Admittedly not the best photo, but it proves that even in the middle of winter, San Francisco, which tends to be rather chilly and overcast most of the time, also has nice green grass in its public parks. This picture was taken near Ghiradelli Square where you'll find quite a lot of tourists and homeless people (many of whom have apparently gone off their Perphenazine--the homeless, mind you, not the tourists).
Also note the trashcan. Not only is the design pleasing to the eye, it is not overflowing with garbage. Why's that, you ask. Because they are emptied regularly. Novel idea, isn't it? See you don't have to wait until they are filled to overcapcity like commuter trains in Tōkyō.

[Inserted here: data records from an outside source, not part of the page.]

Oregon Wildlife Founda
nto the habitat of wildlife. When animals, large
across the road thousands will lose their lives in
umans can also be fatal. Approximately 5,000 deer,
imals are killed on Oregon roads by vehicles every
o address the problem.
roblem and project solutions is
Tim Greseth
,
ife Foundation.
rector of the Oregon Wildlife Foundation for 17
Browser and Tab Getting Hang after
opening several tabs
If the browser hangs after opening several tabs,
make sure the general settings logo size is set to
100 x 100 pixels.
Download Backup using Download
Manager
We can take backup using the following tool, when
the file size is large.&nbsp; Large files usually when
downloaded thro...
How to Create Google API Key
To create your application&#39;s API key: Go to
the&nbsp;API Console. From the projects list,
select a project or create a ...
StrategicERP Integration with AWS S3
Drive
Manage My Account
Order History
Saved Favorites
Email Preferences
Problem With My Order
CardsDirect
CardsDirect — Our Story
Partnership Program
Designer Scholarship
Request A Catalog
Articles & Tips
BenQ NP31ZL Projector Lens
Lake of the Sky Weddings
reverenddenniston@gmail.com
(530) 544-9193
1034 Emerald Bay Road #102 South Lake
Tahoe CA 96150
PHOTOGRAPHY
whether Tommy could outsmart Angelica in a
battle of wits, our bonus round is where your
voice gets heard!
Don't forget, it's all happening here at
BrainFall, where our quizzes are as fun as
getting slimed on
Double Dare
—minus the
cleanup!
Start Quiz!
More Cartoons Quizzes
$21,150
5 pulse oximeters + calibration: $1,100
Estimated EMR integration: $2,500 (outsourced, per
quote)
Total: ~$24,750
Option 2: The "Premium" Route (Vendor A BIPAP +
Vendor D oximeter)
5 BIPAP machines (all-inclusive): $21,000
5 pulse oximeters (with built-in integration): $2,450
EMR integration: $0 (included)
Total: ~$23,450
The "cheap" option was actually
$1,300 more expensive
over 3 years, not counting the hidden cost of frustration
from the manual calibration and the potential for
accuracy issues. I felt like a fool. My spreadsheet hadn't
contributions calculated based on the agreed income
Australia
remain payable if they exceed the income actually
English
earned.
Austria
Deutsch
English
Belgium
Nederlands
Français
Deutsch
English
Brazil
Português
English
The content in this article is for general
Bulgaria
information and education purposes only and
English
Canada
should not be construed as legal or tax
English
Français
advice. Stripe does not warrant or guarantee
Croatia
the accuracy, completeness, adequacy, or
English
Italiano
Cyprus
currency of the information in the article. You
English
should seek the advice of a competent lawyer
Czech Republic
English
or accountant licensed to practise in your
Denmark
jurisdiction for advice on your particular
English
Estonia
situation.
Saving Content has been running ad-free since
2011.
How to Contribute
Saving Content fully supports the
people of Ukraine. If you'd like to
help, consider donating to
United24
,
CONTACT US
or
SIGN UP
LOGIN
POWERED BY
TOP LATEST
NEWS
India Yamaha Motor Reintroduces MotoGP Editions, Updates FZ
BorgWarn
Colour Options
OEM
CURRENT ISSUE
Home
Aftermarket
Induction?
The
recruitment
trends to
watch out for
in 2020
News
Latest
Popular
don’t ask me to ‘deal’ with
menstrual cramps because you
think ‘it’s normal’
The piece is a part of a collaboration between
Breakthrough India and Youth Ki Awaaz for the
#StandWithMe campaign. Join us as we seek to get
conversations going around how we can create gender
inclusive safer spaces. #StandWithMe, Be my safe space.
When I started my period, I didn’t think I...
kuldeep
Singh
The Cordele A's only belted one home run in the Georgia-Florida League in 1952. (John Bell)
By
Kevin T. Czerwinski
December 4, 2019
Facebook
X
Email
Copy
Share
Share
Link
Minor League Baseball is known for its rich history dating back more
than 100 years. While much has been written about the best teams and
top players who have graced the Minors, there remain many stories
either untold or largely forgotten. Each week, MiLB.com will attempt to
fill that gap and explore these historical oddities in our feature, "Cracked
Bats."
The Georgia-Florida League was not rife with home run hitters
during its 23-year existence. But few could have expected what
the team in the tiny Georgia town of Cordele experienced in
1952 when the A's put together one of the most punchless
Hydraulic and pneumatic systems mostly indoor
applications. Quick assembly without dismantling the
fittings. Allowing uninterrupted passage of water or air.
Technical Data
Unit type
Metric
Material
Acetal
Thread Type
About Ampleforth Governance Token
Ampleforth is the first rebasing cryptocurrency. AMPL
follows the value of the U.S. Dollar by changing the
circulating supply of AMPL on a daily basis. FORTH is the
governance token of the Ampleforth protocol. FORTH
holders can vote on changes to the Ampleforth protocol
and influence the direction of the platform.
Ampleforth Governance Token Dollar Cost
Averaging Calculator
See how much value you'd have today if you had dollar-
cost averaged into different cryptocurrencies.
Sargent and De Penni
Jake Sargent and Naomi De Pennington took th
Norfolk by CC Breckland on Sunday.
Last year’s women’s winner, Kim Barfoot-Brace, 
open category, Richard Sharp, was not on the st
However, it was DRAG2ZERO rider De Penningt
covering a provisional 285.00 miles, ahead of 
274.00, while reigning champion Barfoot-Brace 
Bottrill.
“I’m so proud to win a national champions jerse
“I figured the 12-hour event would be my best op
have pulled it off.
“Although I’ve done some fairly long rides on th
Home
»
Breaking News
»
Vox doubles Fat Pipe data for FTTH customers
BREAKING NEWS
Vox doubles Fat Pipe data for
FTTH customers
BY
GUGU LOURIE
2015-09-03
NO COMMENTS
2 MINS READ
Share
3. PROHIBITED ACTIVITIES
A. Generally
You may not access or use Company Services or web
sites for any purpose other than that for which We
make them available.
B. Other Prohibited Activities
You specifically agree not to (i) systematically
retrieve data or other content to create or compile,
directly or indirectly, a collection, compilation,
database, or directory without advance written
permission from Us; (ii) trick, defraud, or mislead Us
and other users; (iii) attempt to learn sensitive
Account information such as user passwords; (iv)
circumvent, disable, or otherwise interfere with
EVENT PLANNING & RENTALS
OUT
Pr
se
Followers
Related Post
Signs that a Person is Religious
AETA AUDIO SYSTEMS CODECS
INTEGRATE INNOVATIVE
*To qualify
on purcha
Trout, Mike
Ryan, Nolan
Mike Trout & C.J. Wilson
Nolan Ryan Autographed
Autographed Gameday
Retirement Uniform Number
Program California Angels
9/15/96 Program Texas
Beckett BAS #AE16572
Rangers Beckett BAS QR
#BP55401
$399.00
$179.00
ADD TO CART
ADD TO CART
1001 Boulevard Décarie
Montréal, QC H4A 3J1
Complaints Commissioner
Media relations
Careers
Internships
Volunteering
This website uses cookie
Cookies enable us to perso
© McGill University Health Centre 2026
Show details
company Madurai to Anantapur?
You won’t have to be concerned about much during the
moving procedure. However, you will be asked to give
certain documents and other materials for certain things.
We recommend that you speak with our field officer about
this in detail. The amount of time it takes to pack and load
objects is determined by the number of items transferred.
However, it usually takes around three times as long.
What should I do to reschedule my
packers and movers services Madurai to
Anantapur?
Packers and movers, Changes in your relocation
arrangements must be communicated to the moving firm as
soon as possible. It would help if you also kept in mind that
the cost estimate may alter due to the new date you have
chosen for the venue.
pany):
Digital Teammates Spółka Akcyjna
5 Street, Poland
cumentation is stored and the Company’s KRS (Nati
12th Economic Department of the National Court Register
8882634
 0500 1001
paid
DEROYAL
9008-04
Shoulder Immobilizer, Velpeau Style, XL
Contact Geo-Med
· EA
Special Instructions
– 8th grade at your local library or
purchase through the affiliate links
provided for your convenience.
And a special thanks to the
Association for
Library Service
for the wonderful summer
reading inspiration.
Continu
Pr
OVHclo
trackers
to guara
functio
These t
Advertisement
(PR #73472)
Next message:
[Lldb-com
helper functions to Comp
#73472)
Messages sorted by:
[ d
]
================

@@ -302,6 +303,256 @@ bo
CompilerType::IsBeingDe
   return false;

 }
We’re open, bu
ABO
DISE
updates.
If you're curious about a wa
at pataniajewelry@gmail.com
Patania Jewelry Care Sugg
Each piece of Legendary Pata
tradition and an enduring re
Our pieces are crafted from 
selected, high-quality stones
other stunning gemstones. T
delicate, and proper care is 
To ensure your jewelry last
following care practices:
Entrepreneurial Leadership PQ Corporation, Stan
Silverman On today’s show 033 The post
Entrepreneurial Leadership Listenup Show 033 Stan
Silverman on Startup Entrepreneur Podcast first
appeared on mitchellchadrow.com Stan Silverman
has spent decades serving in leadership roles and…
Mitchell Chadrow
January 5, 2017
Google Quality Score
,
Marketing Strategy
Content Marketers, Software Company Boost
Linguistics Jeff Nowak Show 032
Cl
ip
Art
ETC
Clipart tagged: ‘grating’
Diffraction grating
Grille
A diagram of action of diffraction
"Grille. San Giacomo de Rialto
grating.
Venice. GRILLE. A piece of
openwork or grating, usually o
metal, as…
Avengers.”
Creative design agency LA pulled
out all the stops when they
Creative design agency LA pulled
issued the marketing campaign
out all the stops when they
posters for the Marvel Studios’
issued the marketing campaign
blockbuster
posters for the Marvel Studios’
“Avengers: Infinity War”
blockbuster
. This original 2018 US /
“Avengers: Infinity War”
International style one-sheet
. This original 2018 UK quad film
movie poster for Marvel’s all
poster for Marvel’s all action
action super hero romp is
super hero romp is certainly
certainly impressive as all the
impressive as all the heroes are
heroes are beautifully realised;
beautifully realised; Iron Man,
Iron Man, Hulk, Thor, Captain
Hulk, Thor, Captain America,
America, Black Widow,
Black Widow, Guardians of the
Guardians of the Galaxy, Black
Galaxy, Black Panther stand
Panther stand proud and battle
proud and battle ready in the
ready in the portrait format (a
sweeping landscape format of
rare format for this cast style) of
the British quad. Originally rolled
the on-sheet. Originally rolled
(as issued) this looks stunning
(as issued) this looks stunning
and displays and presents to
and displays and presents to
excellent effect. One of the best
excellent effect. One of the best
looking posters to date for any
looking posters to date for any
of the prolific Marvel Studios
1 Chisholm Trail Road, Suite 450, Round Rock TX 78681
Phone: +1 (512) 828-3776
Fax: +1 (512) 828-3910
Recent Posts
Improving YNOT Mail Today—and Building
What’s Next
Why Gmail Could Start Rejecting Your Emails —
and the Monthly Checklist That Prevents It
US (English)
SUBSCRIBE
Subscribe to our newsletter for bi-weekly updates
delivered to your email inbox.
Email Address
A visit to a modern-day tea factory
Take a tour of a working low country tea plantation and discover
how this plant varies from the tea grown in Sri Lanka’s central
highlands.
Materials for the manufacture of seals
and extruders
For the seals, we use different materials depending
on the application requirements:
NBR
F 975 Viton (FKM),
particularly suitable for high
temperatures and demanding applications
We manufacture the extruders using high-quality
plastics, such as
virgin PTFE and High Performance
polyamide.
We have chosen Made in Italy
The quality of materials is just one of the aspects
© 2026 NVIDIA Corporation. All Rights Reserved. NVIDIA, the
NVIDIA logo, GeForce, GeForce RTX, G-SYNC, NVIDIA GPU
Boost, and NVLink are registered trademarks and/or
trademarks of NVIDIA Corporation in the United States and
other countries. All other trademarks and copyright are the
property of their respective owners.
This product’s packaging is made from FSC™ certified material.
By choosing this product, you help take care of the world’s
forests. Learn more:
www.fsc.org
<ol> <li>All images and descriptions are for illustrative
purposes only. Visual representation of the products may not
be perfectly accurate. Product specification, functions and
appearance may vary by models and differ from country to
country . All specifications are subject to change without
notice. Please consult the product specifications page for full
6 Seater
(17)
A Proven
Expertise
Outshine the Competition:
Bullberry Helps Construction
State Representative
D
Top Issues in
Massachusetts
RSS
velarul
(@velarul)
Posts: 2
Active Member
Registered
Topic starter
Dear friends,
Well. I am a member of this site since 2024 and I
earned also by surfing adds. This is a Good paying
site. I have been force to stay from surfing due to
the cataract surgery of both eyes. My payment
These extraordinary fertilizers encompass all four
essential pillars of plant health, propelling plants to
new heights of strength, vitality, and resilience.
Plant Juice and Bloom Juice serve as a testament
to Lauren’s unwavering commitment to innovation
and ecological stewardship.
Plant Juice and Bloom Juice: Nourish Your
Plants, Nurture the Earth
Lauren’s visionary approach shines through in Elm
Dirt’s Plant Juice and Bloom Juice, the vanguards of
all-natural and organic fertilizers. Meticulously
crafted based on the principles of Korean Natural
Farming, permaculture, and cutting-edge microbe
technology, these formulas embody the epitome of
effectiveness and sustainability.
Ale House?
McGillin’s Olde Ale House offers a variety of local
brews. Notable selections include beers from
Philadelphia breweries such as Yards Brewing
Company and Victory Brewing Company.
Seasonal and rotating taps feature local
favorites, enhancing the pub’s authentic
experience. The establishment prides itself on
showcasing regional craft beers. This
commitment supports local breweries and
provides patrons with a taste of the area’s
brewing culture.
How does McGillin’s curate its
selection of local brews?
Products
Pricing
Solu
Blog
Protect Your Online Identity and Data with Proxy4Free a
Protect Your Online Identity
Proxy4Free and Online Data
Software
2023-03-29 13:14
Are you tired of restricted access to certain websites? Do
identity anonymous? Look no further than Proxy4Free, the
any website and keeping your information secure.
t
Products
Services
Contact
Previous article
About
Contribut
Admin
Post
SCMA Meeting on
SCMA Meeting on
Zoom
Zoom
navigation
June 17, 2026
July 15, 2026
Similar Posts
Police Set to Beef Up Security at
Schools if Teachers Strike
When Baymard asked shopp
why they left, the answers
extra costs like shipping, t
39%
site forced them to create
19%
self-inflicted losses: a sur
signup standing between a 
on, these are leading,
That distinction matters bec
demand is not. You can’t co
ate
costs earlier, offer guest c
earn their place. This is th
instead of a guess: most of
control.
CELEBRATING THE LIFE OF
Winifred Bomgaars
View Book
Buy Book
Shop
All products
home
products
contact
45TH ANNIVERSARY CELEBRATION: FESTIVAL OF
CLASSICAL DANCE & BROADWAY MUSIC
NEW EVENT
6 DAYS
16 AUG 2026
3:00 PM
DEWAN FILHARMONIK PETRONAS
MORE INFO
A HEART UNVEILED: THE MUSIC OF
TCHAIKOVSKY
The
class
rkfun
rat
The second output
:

The following photo is from Portland, Oregon:
Again, this photo was taken in the dead of winter when the sun rarely shines, and yet the grass is still nice and green. A bit bald in spots, but that can'be helped. All the rain tends to make the ground soggy and prone to damage by pedestrians. Leaves are picked up at regular intervals, too. See, you don't have to drastically cut the limbs of the trees in autumn. Let the leaves fall as Mother Nature intended and then rake them up later. Revolutionary!
And this is what one of the better parks in Fukuoka looks like:
Yikes!
I hiked all the way to the park with the intention of playing catch with my son, but . . . For crying out loud, when was the grass last cut?
I wasn't so much worried about losing the ball among the weed as I was about losing my sons.
You know, when you don't maintain the parks, it's no wonder so few people visit them. Then again, that may be the idea behind the lack of maintenance. The fewer the visitors, the less work the parks administration has to do cleaning up after all those people. There's less litter to pick up, fewer garbage cans that need emptying . . . Hmm. Maybe they know what they're doing after all.
To be fair, . . .
. . . there are some nice parks in Japan. These photos were taken at Tōkyō's Shinjuku Gyoen, which is located betwen Yoyogi and Shinjuku stations.
It's a great park. Unfortunately, admission is not free.
What I'm getting at is this: if fat, lazy, and stupid Americans can maintain parks, then surely the Japanese can do it, to. Give it a try!